Erreur monumentale ! Ces rochers déserts cachent des criques où chacun peut lancer sa ligne et poser ses casiers. Ces landes offrent des échappées superbes pour les promenades en bord de mer. Le mépris affiché par les technocrates pour ces lieux perdus du bout du monde est ressenti comme un véritable camouflet. Le Clin n’aura aucun mal à récupérer les missives qui seront rassemblées, au bourg, chez trois commerçants volontaires, et rapportées au siège brestois de EDF par une forte délégation amusée.

 

" Si EDF ne sait pas que faire de son argent, je veux bien un chèque pour le bureau d’aide sociale de ma commune" dira le maire de Plouarzel qui accompagne le groupe. L’état d’esprit des habitants de Ploumoguer venait brutalement de passer en "phase 4" !

 

En ce printemps 77 la lutte antinucléaire ressemble encore à une partie de cache-cache. Face au balourd EDF on prend plaisir à multiplier les pieds de nez.

 

Non au nucléaire. En Bretagne et ailleurs.

 

Ailleurs également l’imagination est au pouvoir. Les militants bretons reçoivent régulièrement la revue "SUPER-PHOLIX", la publication des comités Malville qui luttent contre la construction du surgénérateur Super-Phénix. Pendant l’été 1976, lors d’un premier rassemblement, les manifestants ont réussi à déborder les forces de l’ordre et à franchir pacifiquement les grilles du chantier. Les photos montrent des garçons et des filles assis et hilares, mouchoir noué sur la tête pour se protéger du soleil. En face les policiers sont en chemisette, visière relevée sur le casque.
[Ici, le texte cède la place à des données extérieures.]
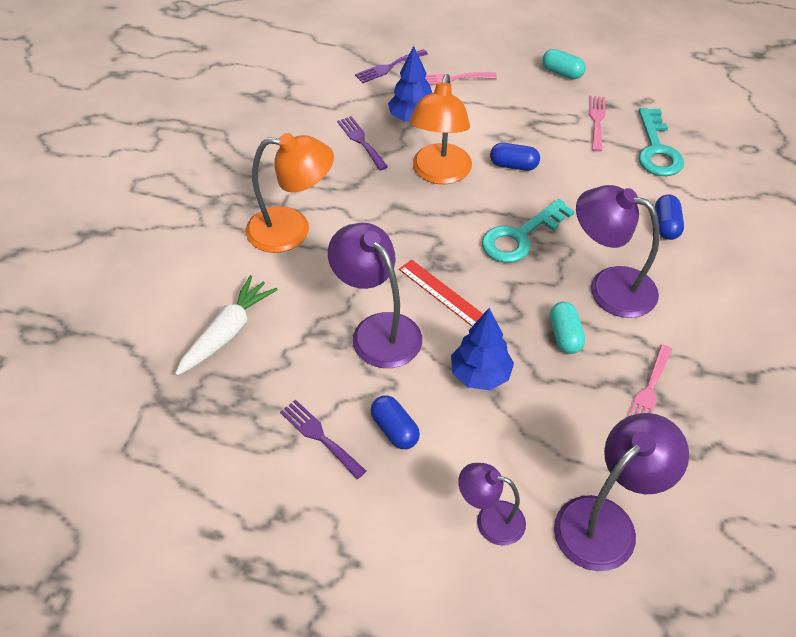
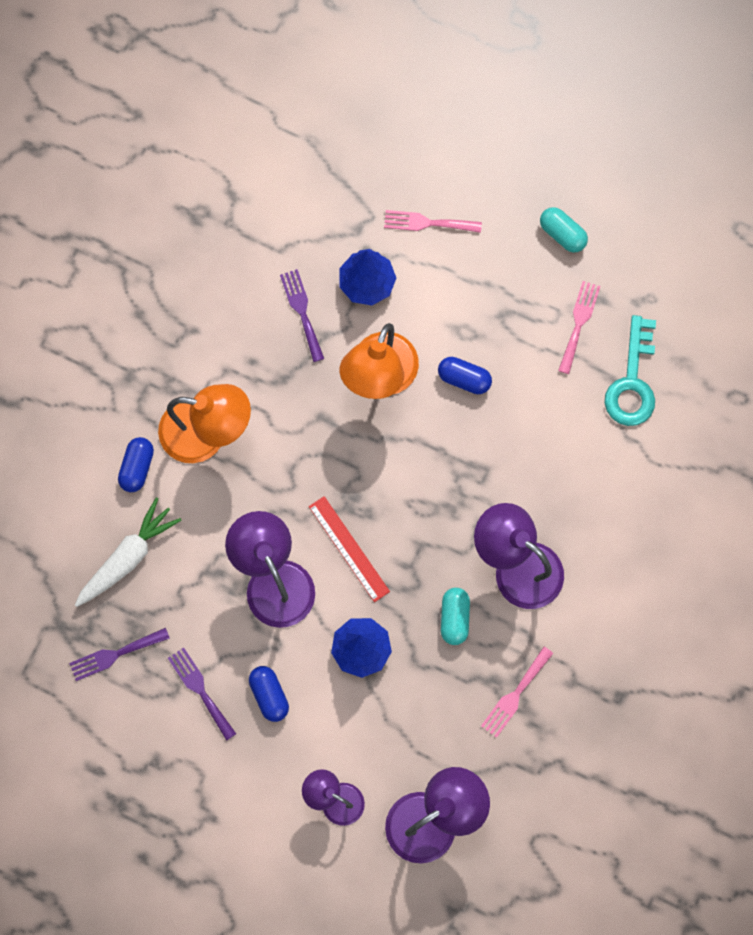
camera: 10 degrees right, 25 degrees up
(388, 67) = (356, 189): purple fork -> purple fork (115, 654)
(520, 237) = (444, 484): turquoise key -> none
(666, 225) = (603, 495): blue capsule -> blue capsule (137, 467)

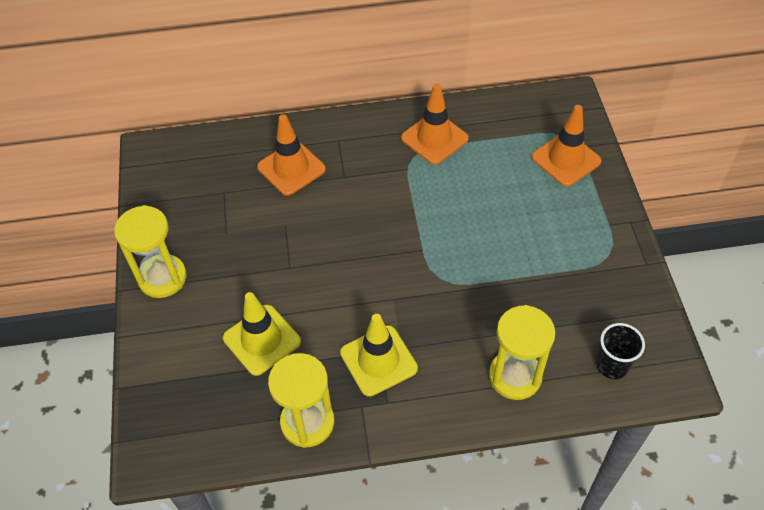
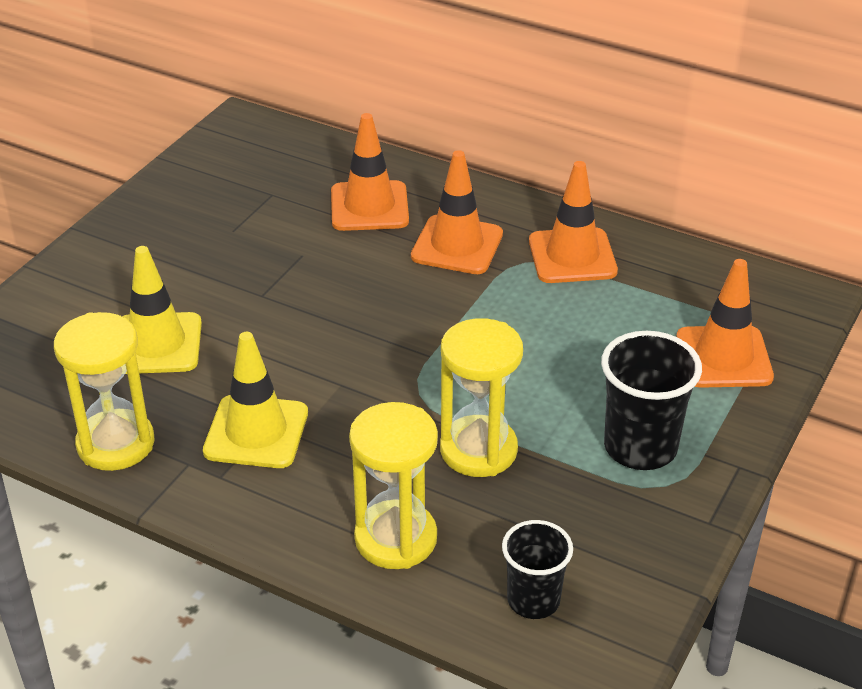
camera: 35 degrees right, 15 degrees down
(162, 278) = (124, 238): yellow hourglass -> yellow hourglass (478, 450)
(366, 167) = (457, 245): none -> orange traffic cone
(577, 240) = (640, 447): none -> black cup

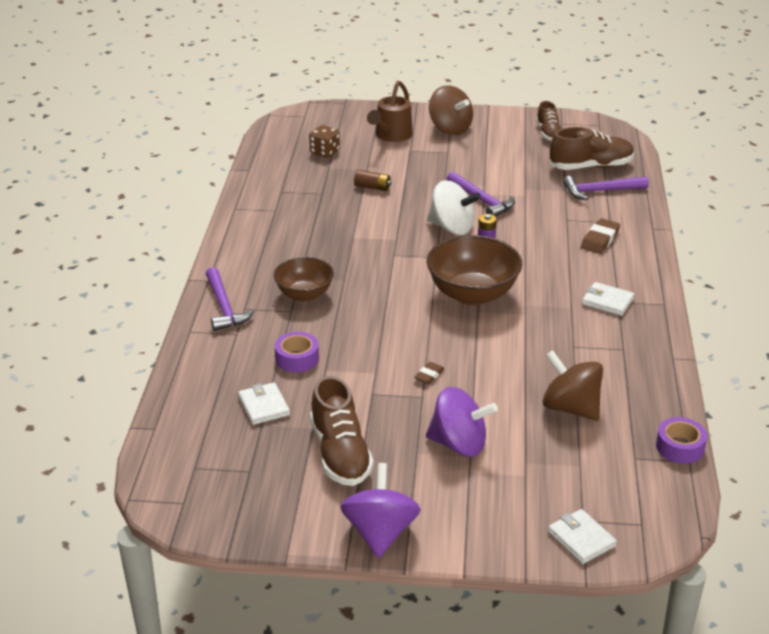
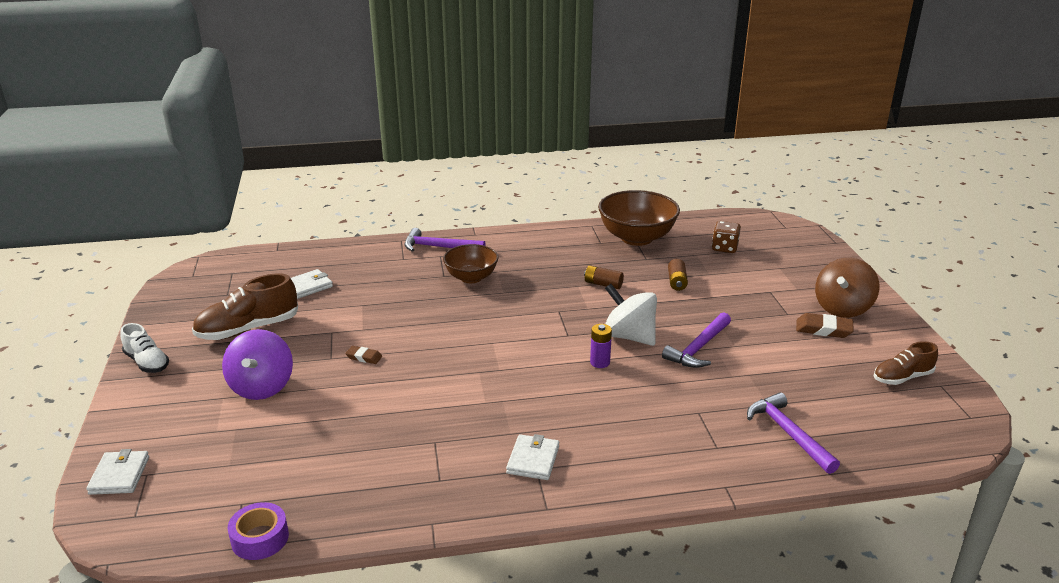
camera: 75 degrees right, 5 degrees down
(224, 307) = (439, 247): purple hammer -> purple hammer turned 45 degrees clockwise
(297, 358) = (375, 289): purple tape -> none
(357, 224) = (603, 284): none -> brown battery
(380, 532) = (147, 362): purple spinning top -> white shoe
(391, 136) = (791, 276): brown watering can -> none
(452, 228) = (629, 336): white spinning top -> white spinning top turned 120 degrees clockwise
(472, 294) = (508, 364): brown bowl -> brown bowl (636, 238)
(570, 408) = (323, 450): brown spinning top -> none
(581, 539) = (119, 475): white wallet -> white wallet turned 45 degrees counterclockwise
(591, 167) = (845, 420): brown shoe -> none
(600, 239) = (668, 442): brown eraser -> brown eraser (823, 329)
Image d’un face à face bon enfant.

 

Un autre rassemblement est prévu pour les 30 et 31 juillet 77. Il est appelé par le Mouvement Ecologique Rhône-Alpes, les Amis de la Terre Lyon, le Comité Antinucléaire de L’Ile-de-France, le Mouvement pour une Alternative Non Violente de Lyon et Paris.

 

"Rassemblement Non-Violent" proclame l’affiche dont l’illustration évoque l’ambiance de celui de 76 : barbes fleuries et chapelets de fleurs dans les cheveux. Les Clin finistériens en seront et organiseront un départ collectif.